Ironically, over the years, Pak would get on Supervisor Peskin’s good side. So much so that he’s actually the one who proposed the Chinatown Rose Pak Station name.

So despite her fiery tongue, or maybe because of it, she succeeded in things like fundraising for political campaigns and developing this new Muni line leading to Chinatown.

“Rose never stabbed anyone in the back. She stabbed him in the front,” said Malcolm Yeung, the Deputy Director of Programs at Chinatown Community Development Fund. “You knew she was coming and she never hid it. I think that's a genuine form of leadership.”

Yeung met Pak over 10 years ago and remembers her as a community hero that helped preserve Chinatown as a place for both small businesses and tenant.

“Rose formed a unique political alliance that I'm not sure exists anywhere else,” Yeung recalls. “It was an alliance between merchants and tenants [with] the common goal, of making sure that Chinatown remains a vibrant immigrant gateway. And to me, that's Rose's most significant legacy.”

One of her first successful undertakings was in the 1970s. Chinese Hospital which serves many low-income and monolingual speakers almost closed because of building safety regulations. For three years she lobbied and fundraised to keep its doors open until finally, Chinese Hospital was able to relocate to a new facility.

In the 1980s, she gained a reputation for stopping gentrification.

Throughout it all, Pak got really good at raising money and getting politicians to listen to her.

Pak dodged several lawsuits and investigations during her lifetime, including a 2001 FBI probe for affordable housing fraud.
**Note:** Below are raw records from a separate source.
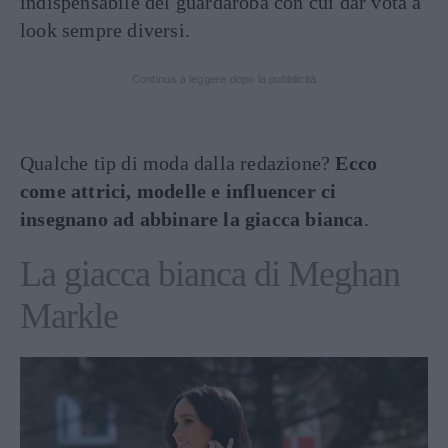
indispensabile del guardaroba con cui dar vota a
look sempre diversi.
Continua a leggere dopo la pubblicità
Qualche tip di moda dalla redazione?
Ecco
come attrici, modelle e influencer ci
insegnano ad abbinare la giacca bianca
.
La giacca bianca di Meghan
Markle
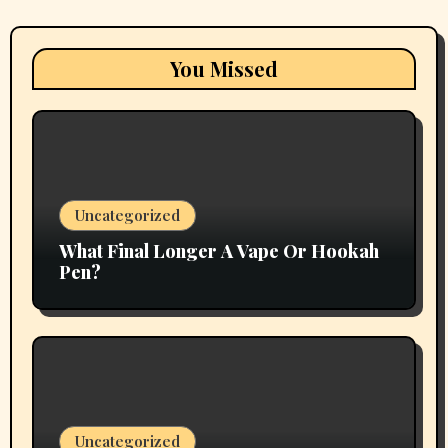
You Missed
Uncategorized
What Final Longer A Vape Or Hookah
Pen?
Uncategorized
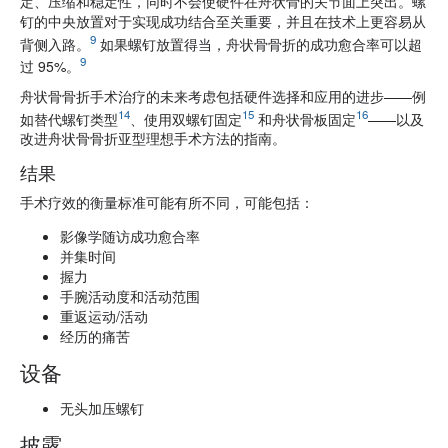
定、压缩和稳定性，同时不会使硬件在舟状骨的关节面上突出。螺
钉的中央放置对于实现成功结合至关重要，并且在技术上更容易从
9
背侧入路。
如果螺钉放置得当，舟状骨骨折的成功愈合率可以超
9
过 95%。
舟状骨骨折手术治疗的未来考虑包括硬件选择和应用的进步——例
14
15
16
如替代螺钉类型
、使用双螺钉固定
和舟状骨板固定
——以及
改进舟状骨骨折亚型理想手术方法的指南。
结果
手术疗效的衡量标准可能有所不同，可能包括：
影像学随访成功愈合率
并集时间
握力
手腕活动度和活动范围
重返运动/活动
经历的痛苦
设备
无头加压螺钉
披露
Many who oppose her still suspect her of corruption. I spoke with Pius Lee, chair of the Chinatown Neighborhood Association, who did not want the station to be named after her.

“She did everything behind the scenes. She wanted to control everything by herself,” said Lee at his office across the street from the developing Muni station. “I told all supporters, she wanted to give back to the community.”

Lee argues that Pak wouldn’t have wanted the spotlight. Pak worked constantly on projects of her choosing. She didn’t like any official spotlight on herself unless it was on her own terms. Pak herself said she got too much credit for the station.

Fast forward to 2019, hundreds of Chinese Americans pour out to voice concerns at the SFMTA meeting. Some wait all day.

Sitting through hours of heated testimony, it’s still hard to discern the winning argument. Was she a community advocate or neighborhood bully? A little of both?

The ayes have it.

But the controversy over Rose Pak's legacy continues.

Opponents of the station’s name say they will put it up to a ballot measure next, but for now, the Chinatown Rose Pak Station is set to open in 2020.